I see ID in the exact same way - it's had its opportunities to sell itself again and again - both in the scientific community AND in courts of law. It has been clearly unsuccessful. It has failed in providing the kind of evidence necessary to support itself in both of those forums. It hasn't even been able to rid itself of its original premise - it is religious in origin.
"For the reasons that follow, we conclude that the religious nature of ID [intelligent design] would be readily apparent to an objective observer, adult or child" (page 24)
"A significant aspect of the IDM [intelligent design movement] is that despite Defendants' protestations to the contrary, it describes ID as a religious argument. In that vein, the writings of leading ID proponents reveal that the designer postulated by their argument is the God of Christianity." (page 26)
"The evidence at trial demonstrates that ID is nothing less than the progeny of creationism" (page 31)
"The overwhelming evidence at trial established that ID is a religious view, a mere re-labeling of creationism, and not a scientific theory." (page 43)
"Throughout the trial and in various submissions to the Court, Defendants vigorously argue that the reading of the statement is not “teaching” ID but instead is merely “making students aware of it.” In fact, one consistency among the Dover School Board members' testimony, which was marked by selective memories and outright lies under oath, as will be discussed in more detail below, is that they did not think they needed to be knowledgeable about ID because it was not being taught to the students. We disagree." (footnote 7 on page 46)
"After a searching review of the record and applicable caselaw, we find that while ID arguments may be true, a proposition on which the Court takes no position, ID is not science. We find that ID fails on three different levels, any one of which is sufficient to preclude a determination that ID is science. They are: (1) ID violates the centuries-old ground rules of science by invoking and permitting supernatural causation; (2) the argument of irreducible complexity, central to ID, employs the same flawed and illogical contrived dualism that doomed creation science in the 1980's; and (3) ID's negative attacks on evolution have been refuted by the scientific community." (page 64)
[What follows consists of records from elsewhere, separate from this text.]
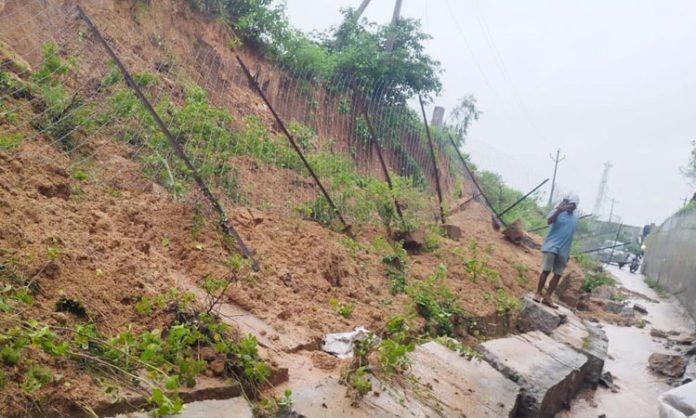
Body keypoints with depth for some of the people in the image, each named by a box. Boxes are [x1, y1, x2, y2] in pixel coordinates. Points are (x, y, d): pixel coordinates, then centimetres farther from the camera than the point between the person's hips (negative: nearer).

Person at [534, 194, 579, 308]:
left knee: (558, 275, 3)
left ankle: (547, 297, 7)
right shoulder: (558, 211, -3)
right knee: (546, 270, -8)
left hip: (563, 250, 6)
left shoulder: (575, 218, 14)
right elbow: (549, 221, -25)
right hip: (551, 246, -6)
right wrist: (558, 211, -43)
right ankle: (538, 293, 3)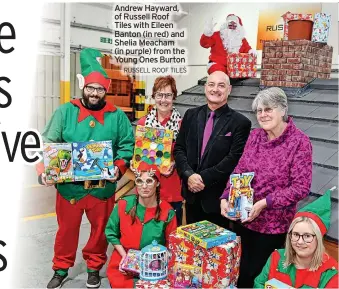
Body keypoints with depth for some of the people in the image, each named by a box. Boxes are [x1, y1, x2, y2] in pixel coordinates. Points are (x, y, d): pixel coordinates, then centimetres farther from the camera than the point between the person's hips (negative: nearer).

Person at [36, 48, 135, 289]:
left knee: (101, 228, 14)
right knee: (67, 228, 14)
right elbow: (49, 143, -3)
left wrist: (119, 168, -17)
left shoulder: (117, 116, 1)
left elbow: (127, 146, 0)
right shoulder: (65, 112, 0)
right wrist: (44, 169, -17)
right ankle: (61, 269, 35)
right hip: (69, 185, 0)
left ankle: (94, 267, 36)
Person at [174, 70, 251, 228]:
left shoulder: (240, 122, -7)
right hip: (192, 193, 4)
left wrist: (204, 178, -17)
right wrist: (189, 175, -13)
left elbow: (234, 158, -14)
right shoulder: (191, 115, 5)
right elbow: (179, 149, 2)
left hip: (218, 196, -3)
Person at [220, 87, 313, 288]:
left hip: (274, 223, -4)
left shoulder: (299, 141, -14)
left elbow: (301, 187, -16)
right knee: (238, 271, 19)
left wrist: (264, 203, -22)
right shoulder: (255, 136, 1)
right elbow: (239, 171, 5)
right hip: (243, 218, 5)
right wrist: (226, 198, -10)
"[T]he one textbook [Pandas] to which the Dover ID Policy directs students contains outdated concepts and flawed science, as recognized by even the defense experts in this case." (pages 86—87)
"ID's backers have sought to avoid the scientific scrutiny which we have now determined that it cannot withstand by advocating that the controversy, but not ID itself, should be taught in science class. This tactic is at best disingenuous, and at worst a canard. The goal of the IDM is not to encourage critical thought, but to foment a revolution which would supplant evolutionary theory with ID." (page 89)
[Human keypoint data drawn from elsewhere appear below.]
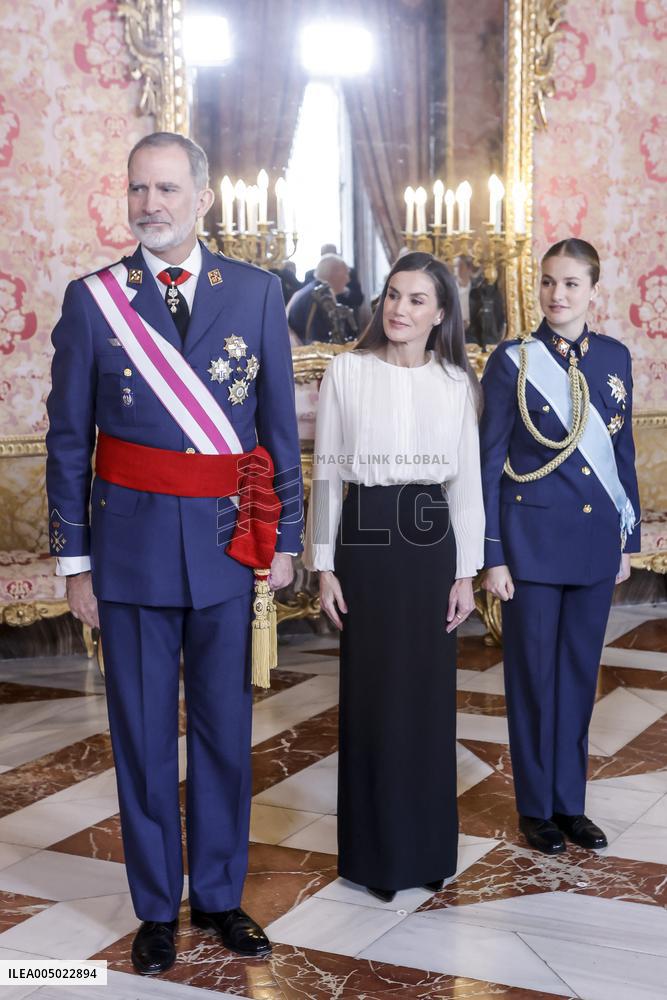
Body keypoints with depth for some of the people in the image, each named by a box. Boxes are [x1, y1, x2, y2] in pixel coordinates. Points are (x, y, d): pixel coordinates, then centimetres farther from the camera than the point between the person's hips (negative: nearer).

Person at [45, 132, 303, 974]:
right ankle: (156, 908, 26)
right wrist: (73, 559, -1)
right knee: (143, 735, 9)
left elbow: (280, 427, 6)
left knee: (225, 728, 12)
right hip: (132, 542, -1)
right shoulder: (91, 299, -1)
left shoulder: (256, 293, 2)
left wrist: (284, 540, 4)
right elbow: (67, 441, 1)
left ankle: (219, 895, 30)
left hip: (227, 542, 1)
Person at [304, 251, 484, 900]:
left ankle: (429, 845, 24)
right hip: (366, 536, -1)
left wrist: (466, 572, 3)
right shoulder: (346, 372, -1)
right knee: (370, 695, 5)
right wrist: (324, 564, -2)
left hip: (431, 537, 2)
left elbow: (467, 481, 6)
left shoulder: (456, 382, 4)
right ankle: (375, 851, 20)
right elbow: (326, 472, 1)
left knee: (430, 694, 8)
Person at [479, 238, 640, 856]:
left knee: (580, 673, 11)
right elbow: (490, 463, -6)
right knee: (534, 674, 5)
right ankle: (535, 808, 19)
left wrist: (627, 538, 10)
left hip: (595, 539, 4)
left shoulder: (614, 357, 6)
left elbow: (622, 452, 12)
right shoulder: (512, 362, -6)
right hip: (533, 541, -4)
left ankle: (570, 802, 25)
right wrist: (493, 556, -9)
"Accordingly, we find that the secular purposes claimed by the Board amount to a pretext for the Board's real purpose, which was to promote religion in the public school classroom, in violation of the Establishment Clause." (page 132)
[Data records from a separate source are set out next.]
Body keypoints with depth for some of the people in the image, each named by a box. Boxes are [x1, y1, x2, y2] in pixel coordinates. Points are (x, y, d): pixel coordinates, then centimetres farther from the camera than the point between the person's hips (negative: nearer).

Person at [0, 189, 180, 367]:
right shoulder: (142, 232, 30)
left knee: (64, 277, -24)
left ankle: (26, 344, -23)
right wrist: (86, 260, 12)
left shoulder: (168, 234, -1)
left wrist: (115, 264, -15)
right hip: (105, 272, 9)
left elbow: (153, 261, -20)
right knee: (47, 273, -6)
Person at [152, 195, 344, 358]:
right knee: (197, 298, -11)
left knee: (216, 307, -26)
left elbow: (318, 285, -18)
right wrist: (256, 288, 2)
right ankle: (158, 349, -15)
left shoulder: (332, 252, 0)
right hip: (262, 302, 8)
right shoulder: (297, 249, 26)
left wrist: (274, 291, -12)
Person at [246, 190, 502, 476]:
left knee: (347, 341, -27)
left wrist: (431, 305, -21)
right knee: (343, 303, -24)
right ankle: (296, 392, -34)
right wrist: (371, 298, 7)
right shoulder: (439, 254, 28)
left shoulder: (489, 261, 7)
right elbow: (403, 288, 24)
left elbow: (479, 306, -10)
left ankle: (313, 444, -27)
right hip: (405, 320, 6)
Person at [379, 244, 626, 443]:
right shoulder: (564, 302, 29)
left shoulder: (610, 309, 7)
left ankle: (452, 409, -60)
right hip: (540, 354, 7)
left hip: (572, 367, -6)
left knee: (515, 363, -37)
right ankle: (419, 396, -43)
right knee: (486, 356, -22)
From the Dover vs Kitzmiller decision which you can find
here.
Behe himself conceded in the Dover vs Kitzmiller trial "There are no peer reviewed articles by anyone advocating for intelligent design supported by pertinent experiments or calculations which provide detailed rigorous accounts of how intelligent design of any biological system occurred."
You can read more of his peer-review controversy through his last book
here.
So, why won't you see any articles in the NYTimes on ID? Probably the same reason you don't see any articles on a flat earth.